## Activity
List all the lines in these records that hold "Qingdao".

____ Listed records

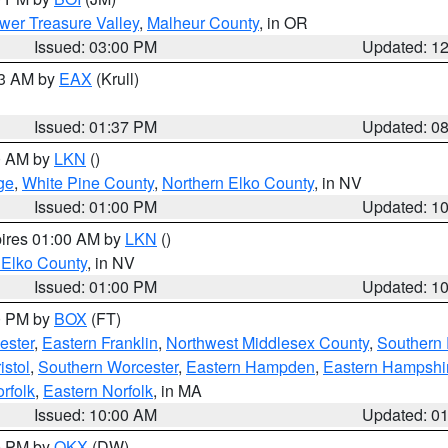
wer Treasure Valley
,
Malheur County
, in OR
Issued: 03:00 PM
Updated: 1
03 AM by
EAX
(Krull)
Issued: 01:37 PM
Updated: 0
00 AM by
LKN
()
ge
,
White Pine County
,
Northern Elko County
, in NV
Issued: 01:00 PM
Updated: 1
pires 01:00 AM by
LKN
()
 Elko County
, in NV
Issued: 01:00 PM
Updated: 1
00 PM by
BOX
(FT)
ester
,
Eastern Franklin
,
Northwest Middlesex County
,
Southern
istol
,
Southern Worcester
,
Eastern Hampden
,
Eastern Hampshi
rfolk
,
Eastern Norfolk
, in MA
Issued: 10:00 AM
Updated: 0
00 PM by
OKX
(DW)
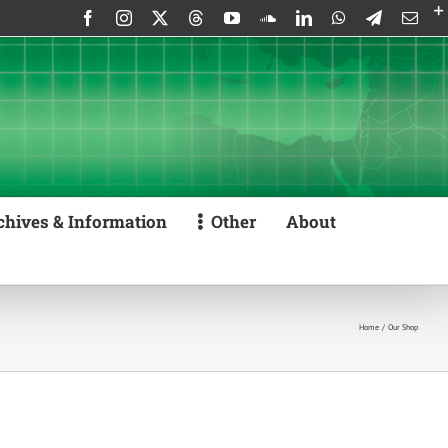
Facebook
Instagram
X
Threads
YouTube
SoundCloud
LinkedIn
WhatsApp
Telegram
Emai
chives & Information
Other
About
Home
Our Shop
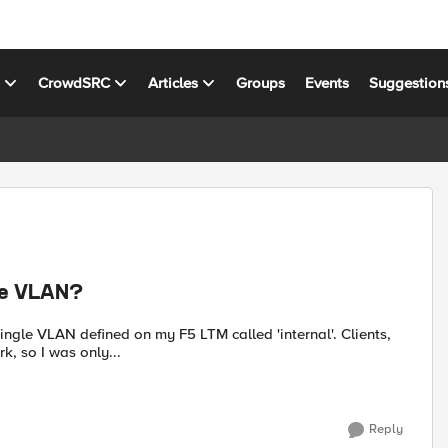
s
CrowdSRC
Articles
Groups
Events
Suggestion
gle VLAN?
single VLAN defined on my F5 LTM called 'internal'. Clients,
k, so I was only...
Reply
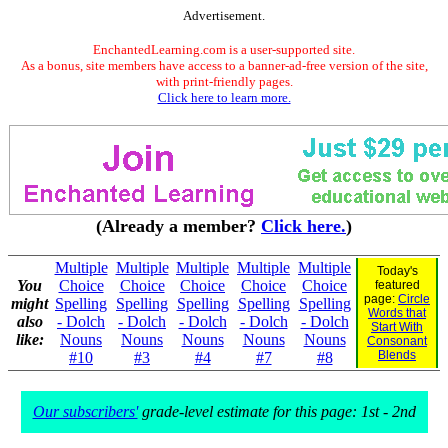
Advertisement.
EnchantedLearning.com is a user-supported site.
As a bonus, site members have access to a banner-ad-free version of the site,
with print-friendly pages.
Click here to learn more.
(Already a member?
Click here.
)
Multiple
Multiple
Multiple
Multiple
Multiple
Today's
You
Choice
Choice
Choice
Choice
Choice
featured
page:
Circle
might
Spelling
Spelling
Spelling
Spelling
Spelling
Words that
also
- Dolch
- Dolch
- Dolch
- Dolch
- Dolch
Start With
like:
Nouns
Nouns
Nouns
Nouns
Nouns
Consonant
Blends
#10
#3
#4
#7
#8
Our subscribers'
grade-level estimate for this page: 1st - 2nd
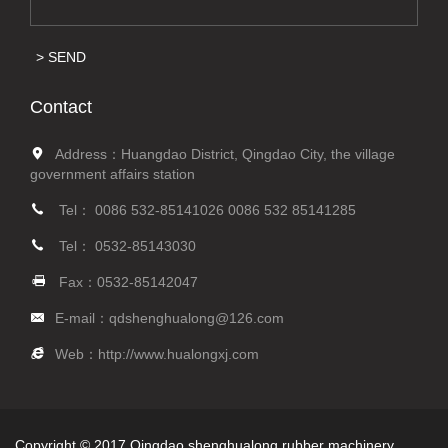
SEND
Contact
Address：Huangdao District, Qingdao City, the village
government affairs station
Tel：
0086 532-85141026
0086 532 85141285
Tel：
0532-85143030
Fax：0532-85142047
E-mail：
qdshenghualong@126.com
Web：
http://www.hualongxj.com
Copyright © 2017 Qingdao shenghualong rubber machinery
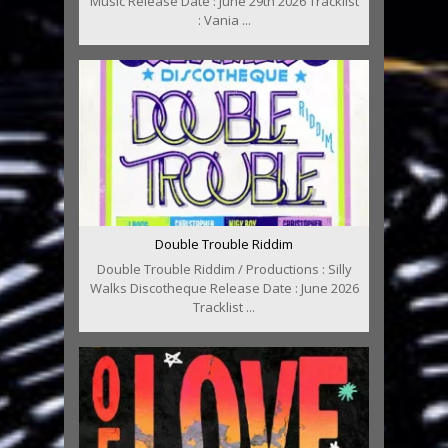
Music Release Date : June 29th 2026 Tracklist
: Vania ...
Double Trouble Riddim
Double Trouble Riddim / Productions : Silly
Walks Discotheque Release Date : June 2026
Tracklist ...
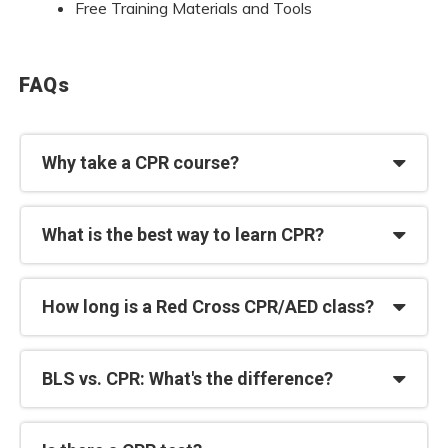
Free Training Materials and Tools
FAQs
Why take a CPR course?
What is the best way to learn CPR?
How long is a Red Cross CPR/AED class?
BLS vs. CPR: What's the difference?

________

## Result
Address：Huangdao District, Qingdao City, the village
Copyright © 2017 Qingdao shenghualong rubber machinery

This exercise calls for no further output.